Отрывок текста >>
▽

Достаточно привести несколько «астрономических цифр» для определения непреодолимых бюджетных затруднений. Уменьшение выработки и чрезмерное повышение заработной платы вызвало необходимость громадных расходов частью на субсидирование замиравших предприятий, частью на переплату за предметы производства. Эта переплата для одного только Донецкого бассейна дала 1 200 миллионов рублей. Прибавка солдатского жалования – 500 миллион. рубл., железнодорожная прибавка – 350 миллион. рублей; почтовым чиновникам – 60 миллион. рублей, причем через месяц потребовали еще 105 милл., в то время, как весь доход от почтово-телеграфного ведомства – 60 миллион. На пайки солдатским женам Совет рабочих и солдатских депутатов потребовал 11 миллиардов рублей, т. е., почти полный годовой бюджет 1915 года, тогда как за время до 1917 года было израсходовано на это дело 2 миллиарда. Содержание продовольственных комитетов обходилось в 500 миллионов рублей в год, земельных – в 140 миллионов и т. д., и т. д.

Параллельно с таким ростом расходов наблюдалось сильное понижение поступлений. Так, например, в первые же месяцы революции поступление поземельного налога упало на 32%, городских недвижимых имуществ на 41%, квартирного налога на 43% и т. д.

Как результат внутренних нестроений наших, явились, вместе с тем, падение курса рубля и понижение русских ценностей за границей[112 ].

Временное правительство в основу своей финансовой деятельности положило «переустройство финансовой системы на демократических началах, путем прямого обложения имущих классов» (обложение наследственное, военных сверхприбылей, поимущественное, подоходное и т. д.). Правительство не решалось только прибегнуть к средству, рекомендованному революционной демократией – принудительному займу или установлению «высокого единовременного поимущественного налога» – средству, имевшему некоторый привкус большевизма. Все эти справедливые налоги, проведенные в жизнь или проектированные, при всем их крайне высоком напряжении, не могли и в малой степени удовлетворить все возраставших требований. Министерство Бернацкого[113 ] в начале августа сочло себя вынужденным обратиться к усилению косвенного обложения и к некоторым монополиям (на чай сахар, спички) – мерам, накладывающим платежные тяготы на массу населения и потому до крайности непопулярным.

Тем временем расходы росли чудовищно, доходы не поступали, «заем свободы» шел не совсем удачно, на внешние займы, ввиду общего состояния русского фронта, рассчитывать не приходилось. Кредитные операции (внутр., внешн. займы, краткосрочн. обяз. казначейства) дали за первую половину 1917 г. 9% миллиардов; обыкновенные доходы предположены не более 5 800 миллион. Оставалось одно, освященное историческими традициями всех революционных эпох средство – печатный станок.

Выпуск кредитных билетов достиг размеров исключительных:

? 1914 г. – 1 425 миллион. рублей. 1915 г. – 2 612 миллион. рублей. 1916 г. – 3 488 миллион. рублей. ? 1917 г. – 3 990 миллион. рублей.

По балансу к июлю месяцу 1917 года сумма находившихся в обращении кредитных билетов достигала цифры в 13 916 миллионов рубл. (при обеспечении золотом в 1 293 миллиона), против 2 миллиардов, бывших до войны.

△

Сохранённые данные >>
▽

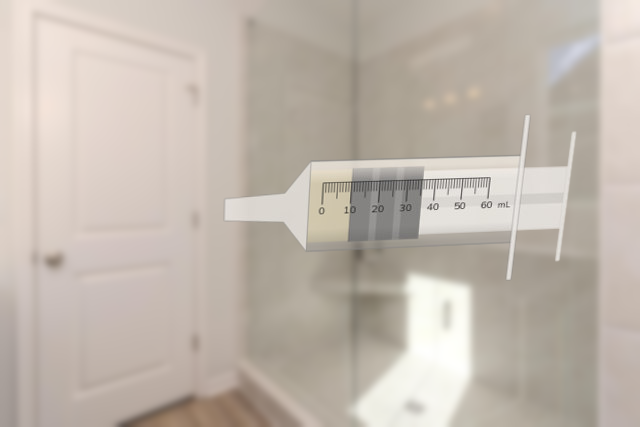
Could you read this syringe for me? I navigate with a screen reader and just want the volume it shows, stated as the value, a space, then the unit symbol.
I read 10 mL
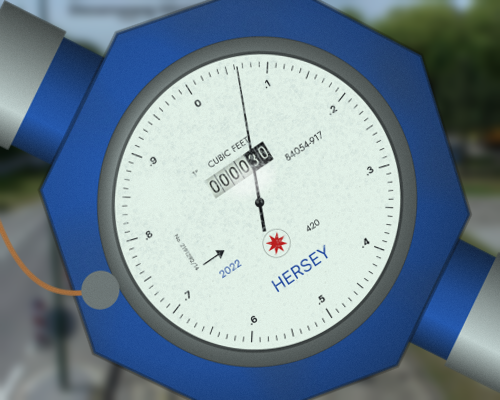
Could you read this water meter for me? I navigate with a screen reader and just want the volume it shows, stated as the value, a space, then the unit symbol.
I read 30.06 ft³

△

Что сделать >>
• 1. На сколько процентов упало поступление квартирного налога в первые месяцы революции, согласно отрывку о финансах 1917 года?
• 2. Пожалуйста, подхватите отрывок о финансах 1917 года и напишите продолжение, которое начинается после его последнего предложения.
Список здесь никак не используется.

Ответы ниже >>
• 1. На 43%.

• 2.
Четыре сменявшихся один за другим министра финансов[114 ] не могли ничего сделать, чтобы вывести страну из финансового тупика. Ибо для этого нужно было или пробуждение чувства государственности в народной массе, или такая мудрая и сильная власть, которая нанесла бы сокрушительный удар гибельным безгосударственным, эгоистичным стремлениям и той части буржуазии, которая строила свое благополучие на войне, разорении и крови народной, и той демократии, которая, по выражению Шингарева, «с такой суровостью, устами своих представителей в Государственной Думе, осуждала тот самый яд бумажных денег, который теперь полными чашами стала пить сама – в момент, когда явилась почти хозяином своей судьбы».

Глава XV. Положение центральных держав к весне 1917 г.

Первым основным вопросом, который стал передо мной в Ставке, была задача фронта. Я не могу сказать, чтобы служба внешней тайной разведки давала нам очень широкое осведомление, тем более, что главная организация ее, находившаяся в Париже, пользовалась отрицательной репутацией. Тем не менее, при некотором содействии союзников, мы обладали достаточным знанием как общего, так и военного положения в стане наших врагов.

Это положение рисовалось нам далеко не в блестящем виде. Но я должен сказать откровенно, что действительность, обнаружившаяся теперь, превосходит все наши предположения, особенно по той картине положения Германии и союзных ей держав в 1917 г., которую дают Гинденбург и Людендорф.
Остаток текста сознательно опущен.